The danger would be to disregard the multiplicity, the complexity of viewpoints. When a person, or a situation, let’s say mostly a person and their way of being in the world, is purposefully regarded from only one point of view, when their complexity, their history are not looked at, they are being fetishised. They become a fetish, that is, they become an object. I became estranged and divorced from the image that some had of me and were reflecting in their behaviour. I could not understand. It happened all at once: people were telling me who and what I was, what was like me and what wasn’t. ‘You’re a collector item’, someone once said. It got out of hand. I was sought after, acquired, consumed, then put on a shelve with other trophies. Then the collectors, the fetishists, the swingers would look for another piece to add to their collections.
These things worry me. I don’t want them to happen to me again. And when I get scared I scream and I point my finger and I roar ‘how dare you?’. Then I apologise for being so frightened and inhuman.
Funny what we consider freedom. I was seen as someone free, because I appeared careless. Because I never let a bad night get in the way of a good story. I faced a disappointed anger when I did not appear like a free spirit. In truth, I was not free at all. It take all of one’s courage to free oneself from the others’ expectations of who and what you should be. It take all of one’s courage not to accept the easy way out: letting others define you.

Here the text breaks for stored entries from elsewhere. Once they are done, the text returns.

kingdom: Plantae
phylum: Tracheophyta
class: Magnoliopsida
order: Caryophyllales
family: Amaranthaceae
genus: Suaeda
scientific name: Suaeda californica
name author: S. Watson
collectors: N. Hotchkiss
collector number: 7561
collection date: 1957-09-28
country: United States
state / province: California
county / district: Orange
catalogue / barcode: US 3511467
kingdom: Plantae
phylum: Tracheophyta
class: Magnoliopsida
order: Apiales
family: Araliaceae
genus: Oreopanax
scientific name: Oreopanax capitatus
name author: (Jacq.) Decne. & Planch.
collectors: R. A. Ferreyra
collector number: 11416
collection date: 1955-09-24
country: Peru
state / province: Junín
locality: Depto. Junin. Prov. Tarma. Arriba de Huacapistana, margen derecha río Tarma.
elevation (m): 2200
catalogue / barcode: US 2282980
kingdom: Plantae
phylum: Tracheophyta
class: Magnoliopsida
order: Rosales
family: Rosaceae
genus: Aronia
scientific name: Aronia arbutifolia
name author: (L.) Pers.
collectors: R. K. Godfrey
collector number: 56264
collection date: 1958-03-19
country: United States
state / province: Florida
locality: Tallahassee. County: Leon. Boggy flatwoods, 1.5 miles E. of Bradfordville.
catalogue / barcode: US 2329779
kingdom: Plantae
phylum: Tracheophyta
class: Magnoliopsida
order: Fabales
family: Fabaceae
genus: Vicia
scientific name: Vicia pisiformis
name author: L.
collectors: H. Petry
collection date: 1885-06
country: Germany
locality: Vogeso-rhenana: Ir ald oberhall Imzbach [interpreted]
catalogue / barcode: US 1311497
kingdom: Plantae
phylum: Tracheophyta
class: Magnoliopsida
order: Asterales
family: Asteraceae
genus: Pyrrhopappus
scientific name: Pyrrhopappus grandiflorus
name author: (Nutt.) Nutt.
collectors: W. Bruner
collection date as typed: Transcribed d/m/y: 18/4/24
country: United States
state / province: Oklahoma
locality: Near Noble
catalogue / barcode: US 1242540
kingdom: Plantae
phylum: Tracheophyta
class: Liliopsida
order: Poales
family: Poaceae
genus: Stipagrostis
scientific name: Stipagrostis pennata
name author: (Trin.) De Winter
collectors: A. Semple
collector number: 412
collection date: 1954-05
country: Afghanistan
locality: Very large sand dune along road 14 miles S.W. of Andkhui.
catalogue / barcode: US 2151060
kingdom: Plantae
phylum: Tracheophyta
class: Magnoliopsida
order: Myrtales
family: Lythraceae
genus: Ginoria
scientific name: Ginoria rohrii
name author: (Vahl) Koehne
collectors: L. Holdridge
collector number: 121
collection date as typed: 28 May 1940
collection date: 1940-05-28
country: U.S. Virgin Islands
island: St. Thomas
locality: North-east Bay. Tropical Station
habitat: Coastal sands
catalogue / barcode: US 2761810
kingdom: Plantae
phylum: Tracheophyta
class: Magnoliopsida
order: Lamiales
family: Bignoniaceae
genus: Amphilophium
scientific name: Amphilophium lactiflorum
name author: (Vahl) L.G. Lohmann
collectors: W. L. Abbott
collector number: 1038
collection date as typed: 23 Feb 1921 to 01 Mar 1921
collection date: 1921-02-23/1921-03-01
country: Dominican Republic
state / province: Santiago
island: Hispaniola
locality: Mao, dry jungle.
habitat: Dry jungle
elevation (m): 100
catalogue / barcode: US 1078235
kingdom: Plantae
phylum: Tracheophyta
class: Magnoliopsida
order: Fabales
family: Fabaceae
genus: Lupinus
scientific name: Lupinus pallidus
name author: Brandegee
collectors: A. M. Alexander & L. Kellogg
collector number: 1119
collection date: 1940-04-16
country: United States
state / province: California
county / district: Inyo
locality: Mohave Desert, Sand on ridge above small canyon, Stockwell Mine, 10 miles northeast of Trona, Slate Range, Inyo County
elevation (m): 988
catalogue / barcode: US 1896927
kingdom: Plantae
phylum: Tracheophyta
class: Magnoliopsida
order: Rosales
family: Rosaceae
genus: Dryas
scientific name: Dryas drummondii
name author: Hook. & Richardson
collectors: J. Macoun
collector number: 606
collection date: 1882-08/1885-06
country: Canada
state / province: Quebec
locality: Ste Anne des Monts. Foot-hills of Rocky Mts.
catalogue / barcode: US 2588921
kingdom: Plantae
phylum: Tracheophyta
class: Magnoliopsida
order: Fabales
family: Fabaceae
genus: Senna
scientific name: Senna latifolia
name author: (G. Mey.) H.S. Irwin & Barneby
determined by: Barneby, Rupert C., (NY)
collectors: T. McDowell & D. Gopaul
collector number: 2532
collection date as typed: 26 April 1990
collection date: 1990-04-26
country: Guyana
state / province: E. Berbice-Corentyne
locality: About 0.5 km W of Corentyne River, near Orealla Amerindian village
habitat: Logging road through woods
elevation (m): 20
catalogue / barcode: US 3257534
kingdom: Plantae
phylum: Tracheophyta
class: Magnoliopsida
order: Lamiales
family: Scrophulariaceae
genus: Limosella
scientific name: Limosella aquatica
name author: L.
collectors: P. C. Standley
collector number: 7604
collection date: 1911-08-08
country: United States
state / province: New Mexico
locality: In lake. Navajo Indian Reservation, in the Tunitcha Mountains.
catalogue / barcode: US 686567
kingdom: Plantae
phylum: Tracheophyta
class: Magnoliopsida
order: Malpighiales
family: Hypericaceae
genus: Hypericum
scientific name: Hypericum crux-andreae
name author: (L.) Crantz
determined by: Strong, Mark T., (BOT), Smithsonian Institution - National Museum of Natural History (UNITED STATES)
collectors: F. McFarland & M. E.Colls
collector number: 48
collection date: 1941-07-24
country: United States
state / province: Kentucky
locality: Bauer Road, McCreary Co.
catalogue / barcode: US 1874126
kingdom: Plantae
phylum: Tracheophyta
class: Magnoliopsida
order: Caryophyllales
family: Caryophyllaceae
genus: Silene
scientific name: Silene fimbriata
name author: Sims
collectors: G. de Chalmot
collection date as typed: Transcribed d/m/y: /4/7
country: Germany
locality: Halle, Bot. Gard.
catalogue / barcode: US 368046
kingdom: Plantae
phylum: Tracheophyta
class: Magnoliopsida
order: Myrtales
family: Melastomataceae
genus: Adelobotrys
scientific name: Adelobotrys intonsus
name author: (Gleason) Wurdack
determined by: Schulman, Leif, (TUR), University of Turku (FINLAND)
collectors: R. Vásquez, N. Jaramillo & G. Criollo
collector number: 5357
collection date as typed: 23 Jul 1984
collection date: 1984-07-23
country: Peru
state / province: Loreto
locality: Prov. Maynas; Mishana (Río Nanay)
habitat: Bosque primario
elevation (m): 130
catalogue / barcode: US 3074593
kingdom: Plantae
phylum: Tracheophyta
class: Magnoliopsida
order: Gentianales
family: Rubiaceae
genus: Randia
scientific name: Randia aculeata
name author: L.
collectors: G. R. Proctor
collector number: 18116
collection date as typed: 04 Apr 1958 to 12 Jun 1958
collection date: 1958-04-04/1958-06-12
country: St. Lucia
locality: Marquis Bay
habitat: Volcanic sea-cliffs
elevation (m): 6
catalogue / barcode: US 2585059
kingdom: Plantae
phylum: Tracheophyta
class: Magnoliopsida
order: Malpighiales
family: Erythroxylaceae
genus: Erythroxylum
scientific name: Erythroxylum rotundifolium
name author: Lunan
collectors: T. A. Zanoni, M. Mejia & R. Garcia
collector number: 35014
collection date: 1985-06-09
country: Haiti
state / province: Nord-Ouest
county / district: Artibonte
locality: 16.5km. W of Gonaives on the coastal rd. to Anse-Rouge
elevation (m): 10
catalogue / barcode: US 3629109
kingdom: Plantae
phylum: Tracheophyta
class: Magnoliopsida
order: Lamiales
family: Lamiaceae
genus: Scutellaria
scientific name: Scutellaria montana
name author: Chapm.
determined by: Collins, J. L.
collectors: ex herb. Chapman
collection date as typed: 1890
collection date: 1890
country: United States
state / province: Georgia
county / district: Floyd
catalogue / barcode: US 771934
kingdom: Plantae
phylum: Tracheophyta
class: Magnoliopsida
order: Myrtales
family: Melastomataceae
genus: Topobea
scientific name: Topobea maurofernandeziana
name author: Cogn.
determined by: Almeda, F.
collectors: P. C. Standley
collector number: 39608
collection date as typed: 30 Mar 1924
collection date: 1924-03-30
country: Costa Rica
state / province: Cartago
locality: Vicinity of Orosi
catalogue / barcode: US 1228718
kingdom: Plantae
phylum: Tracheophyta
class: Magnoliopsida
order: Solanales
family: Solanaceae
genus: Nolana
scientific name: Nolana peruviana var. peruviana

‘But look at the way you paint yourself!’ someone said. I’d been reminded that I’d often use the term War Mask to talk about my appearance. Heavy make up, aggressive lips, sharp eyes and glistening teeth, if I ever laughed I was sure to kill a few dozen mockingbirds, at least. But surely if I had to wear such a war mask, that meant I was vulnerable. That’s what I thought, but not everyone was willing to accept that things could be seen from different perspective. Least of all, me.
One eye for the light, one eye for darkness.
We climbed down the mountain, past the Overlook Hotel. We finished our bottles of water, eventually, the torches ran out of battery.